GENEVA — Russia and Iran on Tuesday criticized the United Nations chief's decision to withdraw Tehran's invitation to join this week's peace conference on Syria, as diplomats said a new report on Syrian regime atrocities underscored the urgent need to try to end the country's brutal civil war.
The last-minute UN invitation for Iran to participate in the so-called Geneva conference threw the entire meeting into doubt, forcing UN chief Ban Ki-moon to rescind his offer late Monday under intense U.S. pressure after Syria's main Western-backed opposition group threatened to boycott.
After Ban withdrew the invitation, the opposition Syrian National Coalition confirmed that it would attend the talks, stressing that the goal should be to establish a transitional government with full executive powers "in which killers and criminals do not participate."
That cleared the way for the conference to open Wednesday as planned in the Swiss resort city of Montreux, with high-ranking delegations from the U.S., Russia and close to 40 other countries attending. Face-to-face negotiations between the Syrian government and its opponents — the first of the uprising — are to start Friday in Geneva.
The controversy over Iran's participation in the talks highlighted the fundamental differences over Syria between the U.S. and Russia, which has shielded Assad's regime from UN sanctions and continued to supply it with weapons throughout the civil war.
In Moscow, Foreign Minister Sergei Lavrov said that Ban's decision to rescind Iran's invitation was a mistake, but that the Kremlin would try to make the Geneva negotiations work.
"There is no catastrophe, we will push for a dialogue between the Syrian parties without any preconditions," Lavrov told reporters Tuesday.
At the same time, Russia's top diplomat took a jab at Ban, saying his decision on Iran "has not helped strengthen the UN authority," and that recalling the offer looked "unseemly."
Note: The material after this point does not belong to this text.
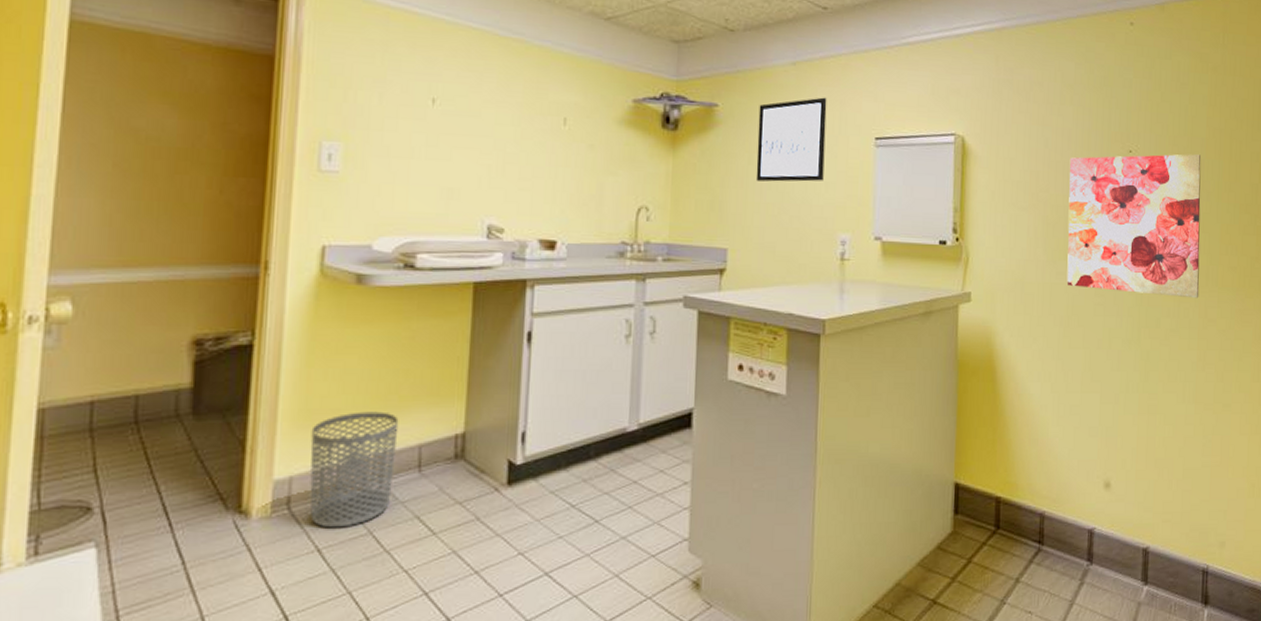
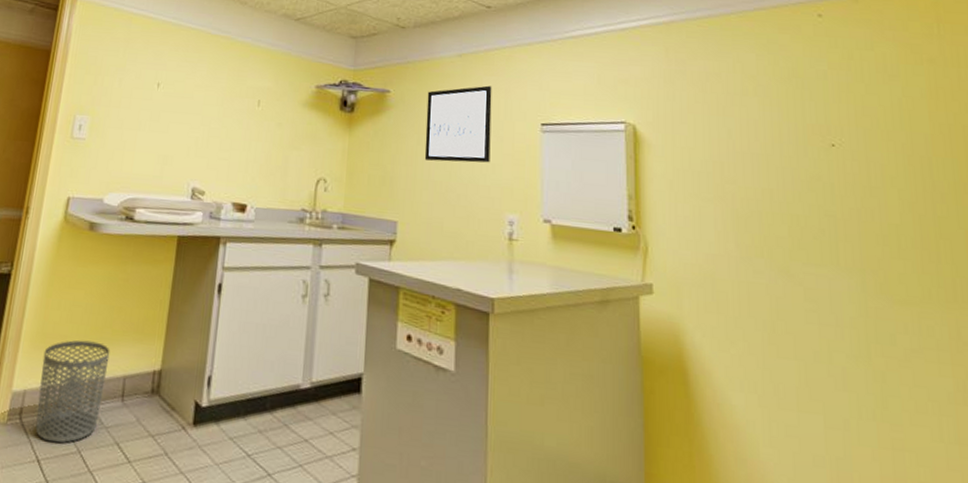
wall art: present [1066,154,1201,299] -> none [758,149,946,316]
Lavrov reaffirmed Russia's stance that the presence of Iran was essential for the success of the talks, saying Tehran's absence "is not going to help strengthen the unity of the world's Muslims."
Iran's Foreign Ministry also sharply criticized Ban's diplomatic about-face and called on him to explain the "real reasons" for withdrawing the invite.
"From our point of view, the withdrawal is deplorable," ministry spokeswoman Marzieh Afkham said, adding that the UN chief must have done so under immense pressure.
Expectations for a breakthrough at the conference are low. The front lines of the war have been largely locked in place since March, and despite suffering enormous losses, neither the government nor the opposition appears desperate enough for a deal to budge from its entrenched position.
The determination to hold the talks is a reflection of the urgency felt by the international community to find a political resolution to end the civil war that activists say has killed more than 130,000 people and unleashed a humanitarian crisis.
In the latest report of atrocities, three prominent international war-crimes experts said they had received tens of thousands photographs documenting what they called the systematic killing of some 11,000 detainees by Syrian authorities. The images, which were smuggled out by a defector from Syria's military police, showed victims' bodies with signs of torture and maltreatment.